# kyah seems bored of her orijen lbp



## thezinger (Nov 6, 2008)

lately she seems to be really bored with the food. when i first started her on it she loved it. but lately ill put it out for her, she'll give it a sniff and walk away...

but if i leave it there, 20 minutes later or so she'll go eat it, i guess she realizes there's nothing else for her to eat, and i know she is hungry. so lately ive been mixing other things in there, like bits of chicken to make it more interesting for her.

so im thinking maybe its time to try a different food.

i bought a small bag of solid gold wolf cub, to see if she liked the taste of that. but after i got home i thought maybe i should just start feeding her adult food. shes 5 months old now.

thoughts?


----------



## Winkin (Feb 21, 2007)

Personally, I'd keep feeding the Orijen LBP until 6 months...but it really doesn't matter much either way.

Maybe try adding some canned pumpkin mixed in with the food (1tsp-1tbsp per meal)? My dogs love it, and it helps keep them regular (not too hard, not too soft).


----------



## Keegan62 (Aug 17, 2008)

Jack hates all dry foods LOl
I am adding pumpkin he loves it. The vet reccommened me to


----------



## Sherush (Jan 12, 2008)

Jesse got bored with Orijen 6 Fish too at the beginning of December... after a few weeks we decided to feed him in a different method and now we feed him out of a tricky ball no longer in a bowl, now he loves his food because he has to work to get it, roll the ball, throw it around, good mental work.

Jesse was pulled off puppy food at 4 months.


----------



## larrydee33 (Feb 25, 2007)

Both of my dogs when they were 5 months old got tired of Orijen large breed puppy formula. Like you I tried different ways to entice them to eat.
Good idea to give them some raw chicken and raw ground beef. I give it at a separate meal. 
They have raw meat one meal a day and Orijen kibble the other meal.
What I do now is mix Orijen adult with the 6 fish formula.

If you want to stay with the Orijen LBP try mixing in a little Orijen 6 fish formula.

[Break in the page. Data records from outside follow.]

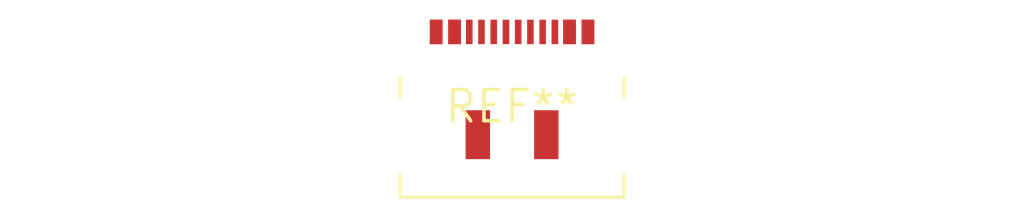
<source format=kicad_pcb>
(kicad_pcb (version 20240108) (generator pcbnew)

  (general
    (thickness 1.6)
  )

  (paper "A4")
  (layers
    (0 "F.Cu" signal)
    (31 "B.Cu" signal)
    (32 "B.Adhes" user "B.Adhesive")
    (33 "F.Adhes" user "F.Adhesive")
    (34 "B.Paste" user)
    (35 "F.Paste" user)
    (36 "B.SilkS" user "B.Silkscreen")
    (37 "F.SilkS" user "F.Silkscreen")
    (38 "B.Mask" user)
    (39 "F.Mask" user)
    (40 "Dwgs.User" user "User.Drawings")
    (41 "Cmts.User" user "User.Comments")
    (42 "Eco1.User" user "User.Eco1")
    (43 "Eco2.User" user "User.Eco2")
    (44 "Edge.Cuts" user)
    (45 "Margin" user)
    (46 "B.CrtYd" user "B.Courtyard")
    (47 "F.CrtYd" user "F.Courtyard")
    (48 "B.Fab" user)
    (49 "F.Fab" user)
    (50 "User.1" user)
    (51 "User.2" user)
    (52 "User.3" user)
    (53 "User.4" user)
    (54 "User.5" user)
    (55 "User.6" user)
    (56 "User.7" user)
    (57 "User.8" user)
    (58 "User.9" user)
  )

  (setup
    (pad_to_mask_clearance 0)
    (pcbplotparams
      (layerselection 0x00010fc_ffffffff)
      (plot_on_all_layers_selection 0x0000000_00000000)
      (disableapertmacros false)
      (usegerberextensions false)
      (usegerberattributes false)
      (usegerberadvancedattributes false)
      (creategerberjobfile false)
      (dashed_line_dash_ratio 12.000000)
      (dashed_line_gap_ratio 3.000000)
      (svgprecision 4)
      (plotframeref false)
      (viasonmask false)
      (mode 1)
      (useauxorigin false)
      (hpglpennumber 1)
      (hpglpenspeed 20)
      (hpglpendiameter 15.000000)
      (dxfpolygonmode false)
      (dxfimperialunits false)
      (dxfusepcbnewfont false)
      (psnegative false)
      (psa4output false)
      (plotreference false)
      (plotvalue false)
      (plotinvisibletext false)
      (sketchpadsonfab false)
      (subtractmaskfromsilk false)
      (outputformat 1)
      (mirror false)
      (drillshape 1)
      (scaleselection 1)
      (outputdirectory "")
    )
  )

  (net 0 "")

  (footprint "USB_C_Receptacle_JAE_DX07S016JA1R1500" (layer "F.Cu") (at 0 0))

)

</source>
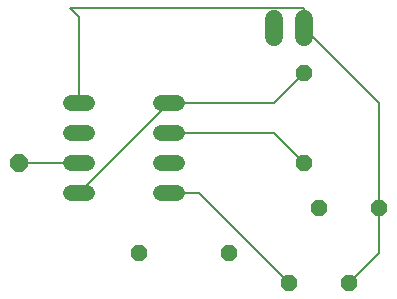
<source format=gbr>
G04 EAGLE Gerber RS-274X export*
G75*
%MOMM*%
%FSLAX34Y34*%
%LPD*%
%INTop Copper*%
%IPPOS*%
%AMOC8*
5,1,8,0,0,1.08239X$1,22.5*%
G01*
%ADD10P,1.429621X8X22.500000*%
%ADD11C,1.320800*%
%ADD12P,1.649562X8X22.500000*%
%ADD13C,1.524000*%
%ADD14P,1.429621X8X112.500000*%
%ADD15P,1.429621X8X202.500000*%
%ADD16C,0.152400*%


D10*
X736600Y330200D03*
X787400Y330200D03*
X711200Y266700D03*
X762000Y266700D03*
D11*
X540004Y419100D02*
X526796Y419100D01*
X526796Y393700D02*
X540004Y393700D01*
X602996Y393700D02*
X616204Y393700D01*
X616204Y419100D02*
X602996Y419100D01*
X540004Y368300D02*
X526796Y368300D01*
X526796Y342900D02*
X540004Y342900D01*
X602996Y368300D02*
X616204Y368300D01*
X616204Y342900D02*
X602996Y342900D01*
D12*
X482600Y368300D03*
D13*
X723900Y474980D02*
X723900Y490220D01*
X698500Y490220D02*
X698500Y474980D01*
D14*
X723900Y368300D03*
X723900Y444500D03*
D15*
X660400Y292100D03*
X584200Y292100D03*
D16*
X698500Y419100D02*
X723900Y444500D01*
X698500Y419100D02*
X609600Y419100D01*
X533400Y342900D01*
X609600Y393700D02*
X698500Y393700D01*
X723900Y368300D01*
X635000Y342900D02*
X711200Y266700D01*
X635000Y342900D02*
X609600Y342900D01*
X723900Y482600D02*
X723900Y500126D01*
X533400Y492252D02*
X533400Y419100D01*
X533400Y492252D02*
X525526Y500126D01*
X723900Y500126D01*
X723900Y482600D02*
X787400Y419100D01*
X787400Y330200D01*
X787400Y292100D01*
X762000Y266700D01*
X533400Y368300D02*
X482600Y368300D01*
M02*

</source>
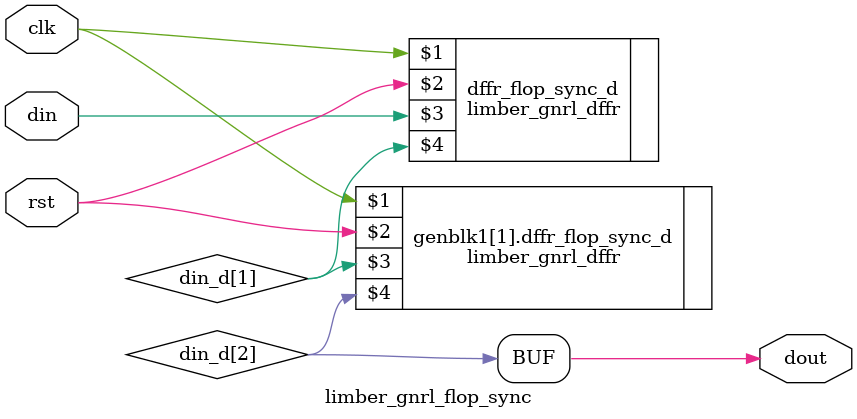
<source format=v>
`timescale 1ns / 1ps
module limber_gnrl_flop_sync # (
    parameter DP = 2,
    parameter DW = 1
)(
    input clk,
    input rst,
    input [DW-1:0] din,
    output [DW-1:0] dout
);

    wire [DW-1:0] din_d[DP:1];
    limber_gnrl_dffr #(DW) dffr_flop_sync_d(clk, rst, din, din_d[1]);
    genvar i;
    generate
        for (i=1; i<DP; i=i+1) begin
            limber_gnrl_dffr #(DW) dffr_flop_sync_d(clk, rst, din_d[i], din_d[i+1]);
        end
    endgenerate

    assign dout = din_d[DP];

endmodule
</source>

After reading TWDJ which said that canned or wet food is better than any dry kibble I have changed my whole dog's diet.
It is now 50% raw meat separate meal 25% Orijen kibble and 25% canned mixed with the kibble. 
I am using Tripett New Zealand green venison tripe canned food which I get from doggiefood.com.

You really have to be inovative with your dogs diet a lot of times they tire of the same old thing especially dry kibble.


----------



## thezinger (Nov 6, 2008)

right. well i switched foods anyways, because i think something in it was making her skin itchy. she was itching like crazy, now that i switched its not anymore.

so ive moved onto solid gold wolf cub. which i mix in some canned food and some water and stir it all up. she eats it up no problem.

but another month and ill be switching to adult food, so we'll see what i go with then.


----------